Required work: Go through the entries, filter for the word "Universal", and copy every line that has it.

Exercise data START

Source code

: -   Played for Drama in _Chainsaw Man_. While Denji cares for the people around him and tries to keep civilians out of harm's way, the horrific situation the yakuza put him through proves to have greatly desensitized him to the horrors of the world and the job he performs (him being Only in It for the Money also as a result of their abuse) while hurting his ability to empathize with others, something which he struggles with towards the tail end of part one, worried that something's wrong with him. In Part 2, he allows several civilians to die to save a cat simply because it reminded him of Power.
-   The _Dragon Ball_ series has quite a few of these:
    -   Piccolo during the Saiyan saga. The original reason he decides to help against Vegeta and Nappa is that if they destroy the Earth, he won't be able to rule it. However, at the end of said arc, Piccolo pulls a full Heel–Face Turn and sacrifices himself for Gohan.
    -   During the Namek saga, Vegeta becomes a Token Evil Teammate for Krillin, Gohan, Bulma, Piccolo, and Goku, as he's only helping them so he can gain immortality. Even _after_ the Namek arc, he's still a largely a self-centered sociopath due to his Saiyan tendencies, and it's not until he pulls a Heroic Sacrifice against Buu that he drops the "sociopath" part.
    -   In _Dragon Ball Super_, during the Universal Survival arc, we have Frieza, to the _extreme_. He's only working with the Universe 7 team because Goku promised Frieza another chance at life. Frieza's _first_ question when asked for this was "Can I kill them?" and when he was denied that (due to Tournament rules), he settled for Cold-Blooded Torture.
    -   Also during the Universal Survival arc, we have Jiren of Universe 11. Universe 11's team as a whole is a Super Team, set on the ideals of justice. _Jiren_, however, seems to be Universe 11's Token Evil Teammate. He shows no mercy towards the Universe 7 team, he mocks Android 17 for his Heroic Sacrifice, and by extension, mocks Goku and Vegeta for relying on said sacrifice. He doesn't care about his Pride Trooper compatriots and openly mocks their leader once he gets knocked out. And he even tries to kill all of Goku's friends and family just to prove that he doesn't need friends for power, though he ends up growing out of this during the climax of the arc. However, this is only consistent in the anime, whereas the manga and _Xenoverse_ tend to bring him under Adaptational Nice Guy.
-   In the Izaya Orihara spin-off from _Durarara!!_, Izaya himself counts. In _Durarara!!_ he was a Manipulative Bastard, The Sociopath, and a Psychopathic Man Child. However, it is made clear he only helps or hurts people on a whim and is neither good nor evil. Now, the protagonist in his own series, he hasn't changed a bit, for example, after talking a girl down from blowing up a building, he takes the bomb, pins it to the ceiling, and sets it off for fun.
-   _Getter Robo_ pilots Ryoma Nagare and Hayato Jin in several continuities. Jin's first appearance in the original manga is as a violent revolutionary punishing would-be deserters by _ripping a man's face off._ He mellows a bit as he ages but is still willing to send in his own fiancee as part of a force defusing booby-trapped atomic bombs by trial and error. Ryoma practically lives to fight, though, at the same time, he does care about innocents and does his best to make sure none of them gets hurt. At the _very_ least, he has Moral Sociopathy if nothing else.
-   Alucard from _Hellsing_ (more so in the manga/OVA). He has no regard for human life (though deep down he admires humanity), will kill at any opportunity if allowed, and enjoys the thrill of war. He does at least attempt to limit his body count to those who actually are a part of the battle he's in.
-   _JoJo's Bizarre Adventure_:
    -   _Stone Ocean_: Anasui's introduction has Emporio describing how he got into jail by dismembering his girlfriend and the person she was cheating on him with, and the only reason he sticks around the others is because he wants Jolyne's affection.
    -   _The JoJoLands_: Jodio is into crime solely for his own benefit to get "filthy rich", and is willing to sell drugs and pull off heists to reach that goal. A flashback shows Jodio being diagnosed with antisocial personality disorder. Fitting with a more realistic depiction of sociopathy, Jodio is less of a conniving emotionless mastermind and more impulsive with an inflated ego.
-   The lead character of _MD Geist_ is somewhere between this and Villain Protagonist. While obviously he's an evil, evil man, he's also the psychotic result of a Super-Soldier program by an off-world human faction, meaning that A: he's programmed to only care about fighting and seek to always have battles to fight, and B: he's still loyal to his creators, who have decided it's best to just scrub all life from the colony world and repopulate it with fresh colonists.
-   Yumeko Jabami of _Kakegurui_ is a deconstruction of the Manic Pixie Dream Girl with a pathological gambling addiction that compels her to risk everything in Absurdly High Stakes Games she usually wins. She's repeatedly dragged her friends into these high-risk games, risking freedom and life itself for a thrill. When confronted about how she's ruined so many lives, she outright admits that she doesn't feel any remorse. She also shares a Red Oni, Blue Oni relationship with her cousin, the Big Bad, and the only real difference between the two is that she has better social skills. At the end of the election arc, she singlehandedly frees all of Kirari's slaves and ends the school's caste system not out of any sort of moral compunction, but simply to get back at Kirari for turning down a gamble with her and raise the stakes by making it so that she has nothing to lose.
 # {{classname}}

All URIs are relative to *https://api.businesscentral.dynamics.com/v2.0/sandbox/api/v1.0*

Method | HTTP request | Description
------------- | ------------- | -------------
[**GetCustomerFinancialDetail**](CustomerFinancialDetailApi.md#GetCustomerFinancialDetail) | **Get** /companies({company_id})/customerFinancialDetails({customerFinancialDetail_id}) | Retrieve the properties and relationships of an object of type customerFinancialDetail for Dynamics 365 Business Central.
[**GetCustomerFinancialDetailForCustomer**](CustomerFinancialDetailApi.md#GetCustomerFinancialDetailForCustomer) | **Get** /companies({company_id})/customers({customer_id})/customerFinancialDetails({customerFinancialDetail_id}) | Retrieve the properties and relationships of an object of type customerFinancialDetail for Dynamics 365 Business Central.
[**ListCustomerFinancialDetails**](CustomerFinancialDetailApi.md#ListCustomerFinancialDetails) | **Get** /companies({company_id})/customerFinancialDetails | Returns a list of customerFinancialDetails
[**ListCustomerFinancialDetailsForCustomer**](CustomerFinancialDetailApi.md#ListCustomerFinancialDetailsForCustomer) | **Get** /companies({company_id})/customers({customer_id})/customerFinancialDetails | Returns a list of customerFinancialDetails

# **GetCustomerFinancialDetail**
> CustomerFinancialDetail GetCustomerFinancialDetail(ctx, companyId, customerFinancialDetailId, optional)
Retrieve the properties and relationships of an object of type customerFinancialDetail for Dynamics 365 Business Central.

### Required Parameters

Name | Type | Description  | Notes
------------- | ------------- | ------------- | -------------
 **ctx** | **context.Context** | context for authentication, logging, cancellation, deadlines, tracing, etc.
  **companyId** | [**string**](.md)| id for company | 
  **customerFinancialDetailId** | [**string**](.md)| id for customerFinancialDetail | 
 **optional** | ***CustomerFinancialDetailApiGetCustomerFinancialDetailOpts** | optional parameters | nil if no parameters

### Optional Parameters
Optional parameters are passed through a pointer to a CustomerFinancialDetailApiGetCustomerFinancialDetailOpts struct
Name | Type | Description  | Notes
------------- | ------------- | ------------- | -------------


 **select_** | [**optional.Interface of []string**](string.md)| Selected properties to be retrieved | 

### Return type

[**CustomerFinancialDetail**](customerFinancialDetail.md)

Exercise data END

Expected answer:
    -   In _Dragon Ball Super_, during the Universal Survival arc, we have Frieza, to the _extreme_. He's only working with the Universe 7 team because Goku promised Frieza another chance at life. Frieza's _first_ question when asked for this was "Can I kill them?" and when he was denied that (due to Tournament rules), he settled for Cold-Blooded Torture.
    -   Also during the Universal Survival arc, we have Jiren of Universe 11. Universe 11's team as a whole is a Super Team, set on the ideals of justice. _Jiren_, however, seems to be Universe 11's Token Evil Teammate. He shows no mercy towards the Universe 7 team, he mocks Android 17 for his Heroic Sacrifice, and by extension, mocks Goku and Vegeta for relying on said sacrifice. He doesn't care about his Pride Trooper compatriots and openly mocks their leader once he gets knocked out. And he even tries to kill all of Goku's friends and family just to prove that he doesn't need friends for power, though he ends up growing out of this during the climax of the arc. However, this is only consistent in the anime, whereas the manga and _Xenoverse_ tend to bring him under Adaptational Nice Guy.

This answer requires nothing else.